Update on Ebola Treatment Center Costs and Sustainability, United States, 2019

Jocelyn J. Herstein; Aurora B. Le; Lily A. McNulty; Sean A. Buehler; Paul D. Biddinger; Angela L. Hewlett; John J. Lowe; Shawn G. Gibbs


Emerging Infectious Diseases. 2020;26(5):1007-1009. 

In This Article

Abstract and Introduction


We surveyed 56 Ebola treatment centers (ETCs) in the United States and identified costs incurred since 2014 ($1.76 million/ETC) and sustainability strategies. ETCs reported heavy reliance on federal funding. It is uncertain if, or for how long, ETCs can maintain capabilities should federal funding expire in 2020.

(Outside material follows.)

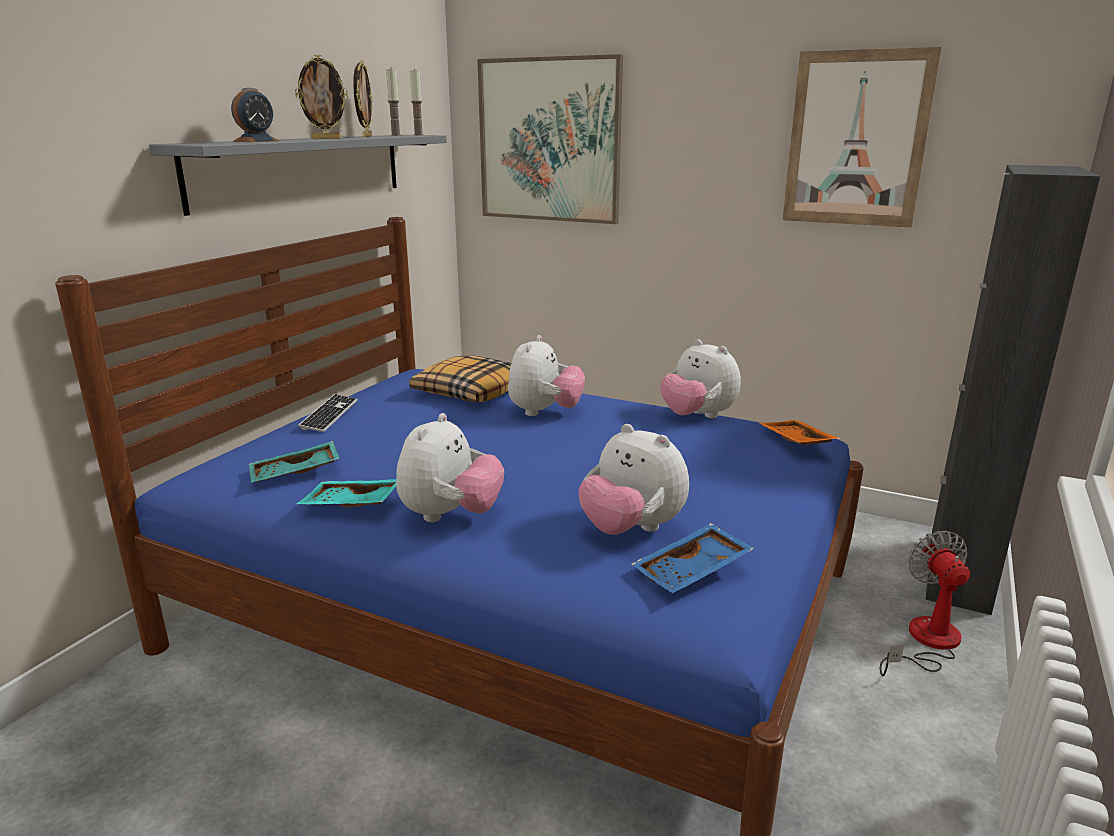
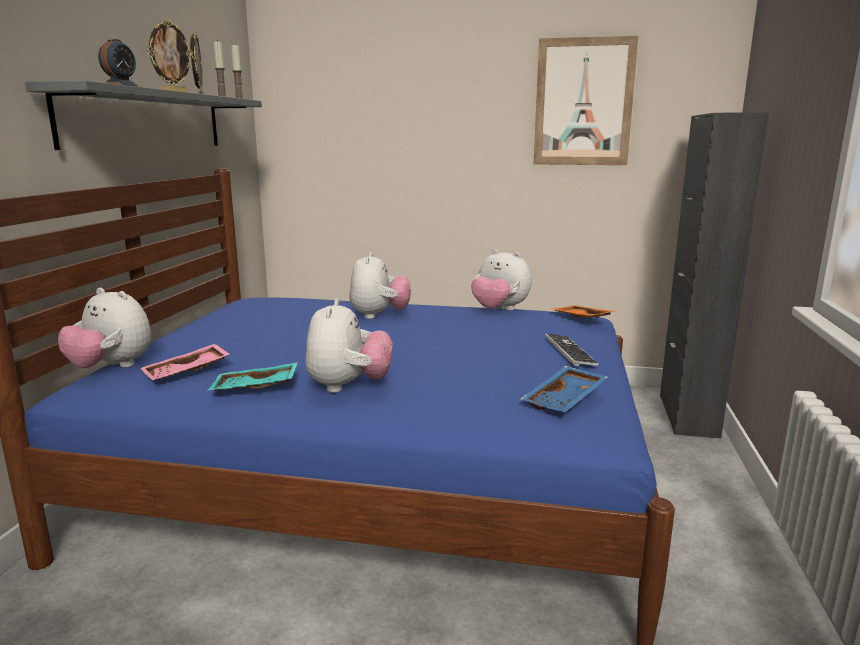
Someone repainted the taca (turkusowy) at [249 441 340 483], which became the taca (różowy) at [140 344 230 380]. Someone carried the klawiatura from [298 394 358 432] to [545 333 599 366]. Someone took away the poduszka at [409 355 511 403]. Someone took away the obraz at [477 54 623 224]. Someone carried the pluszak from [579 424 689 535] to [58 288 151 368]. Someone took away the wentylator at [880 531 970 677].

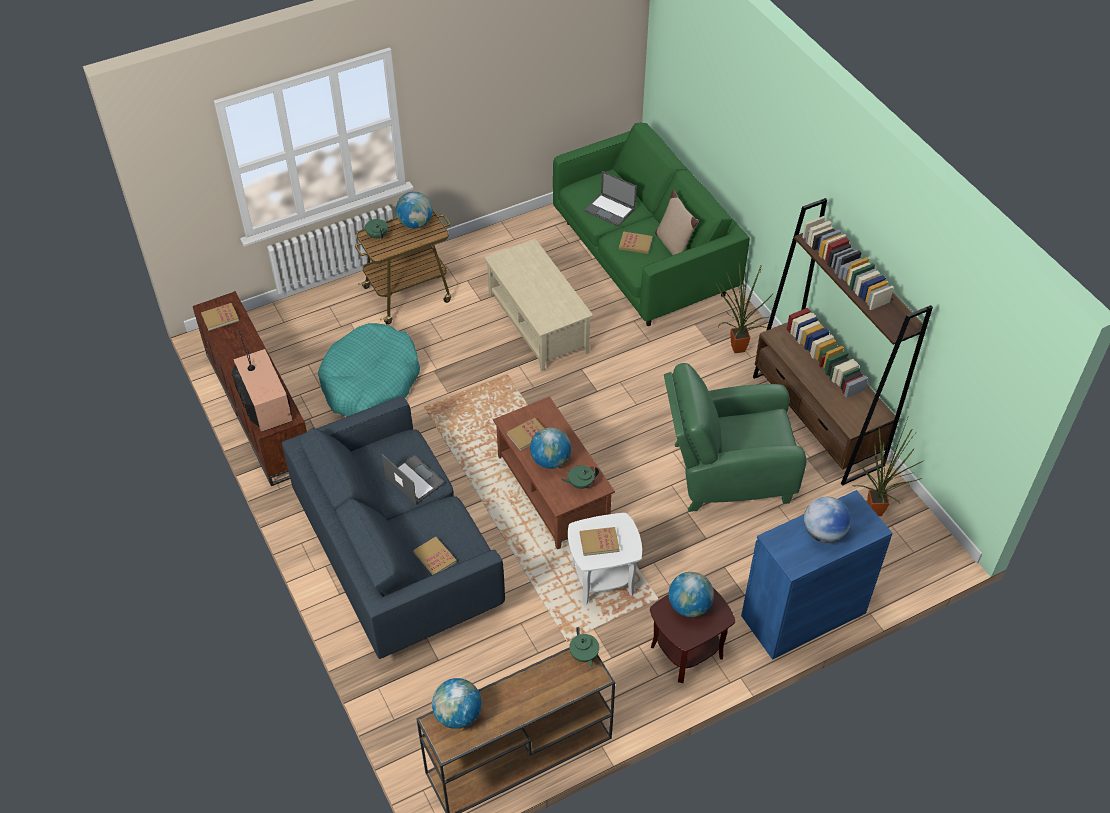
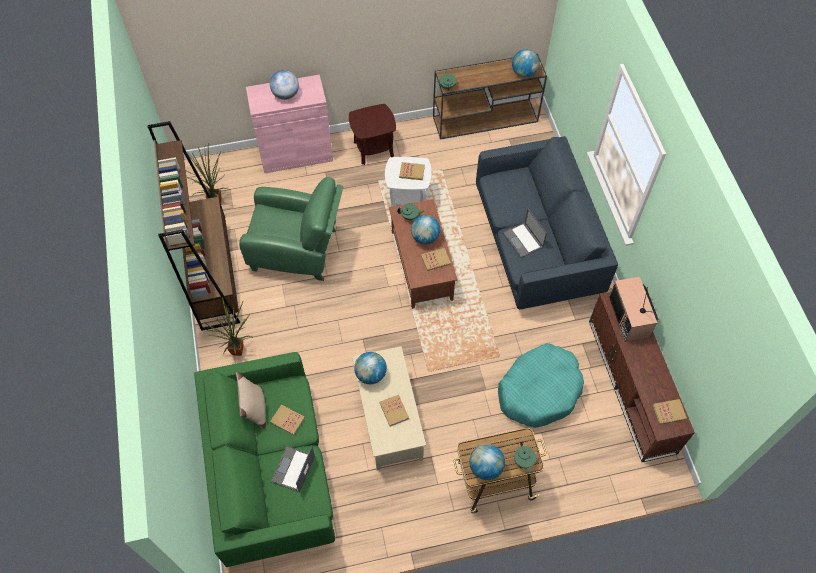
Someone carried the książka from [413 537 457 575] to [379 394 409 427]. Someone rotated the laptop at [584 171 637 227] by 120 degrees counterclockwise. Someone carried the globus from [669 572 714 617] to [354 352 387 384]. Someone repainted the szafka (niebieski) at [741 490 893 660], which became the szafka (różowy) at [246 75 333 173].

In 2014, a tiered network of facilities to manage patients with Ebola virus disease (EVD) was established in the United States.[1] The Centers for Disease Control and Prevention designated 56 hospitals as Ebola treatment centers (ETCs), each equipped with specified capabilities to provide safe high-level isolation care for patients with EVD. This network was enhanced with the later designation of 10 regional Ebola and other special pathogen treatment centers (RESPTCs) with enhanced capabilities to care for patients with other highly hazardous communicable diseases (HHCDs). Since that time, efforts have been made to expand existing ETC capabilities beyond EVD in preparation for treating the next HHCD outbreak.

Previous assessments of these 56 ETCs by our team found average costs incurred to train teams, enhance physical infrastructure, and acquire advanced resources totaled nearly $1.2 million/facility.[2] Despite these major investments, only 15–18 months after initially establishing their ETCs, by 2016 most hospitals reported challenges in sustaining ETC capabilities, and 3 centers reported they no longer maintained preparedness for EVD care.[3]

Now, 3.5 years after our last ETC assessment, these specialized units face intensified threats to their sustainability because federal funding of these centers through the Hospital Preparedness Program (HPP) Ebola Preparedness and Response Activities is set to expire in 2020.[4] We aimed to determine whether additional costs for ETCs have incurred since our assessment in 2015, as well as to assess hospitals' sustainability plans for maintaining capabilities after federal funding ceases.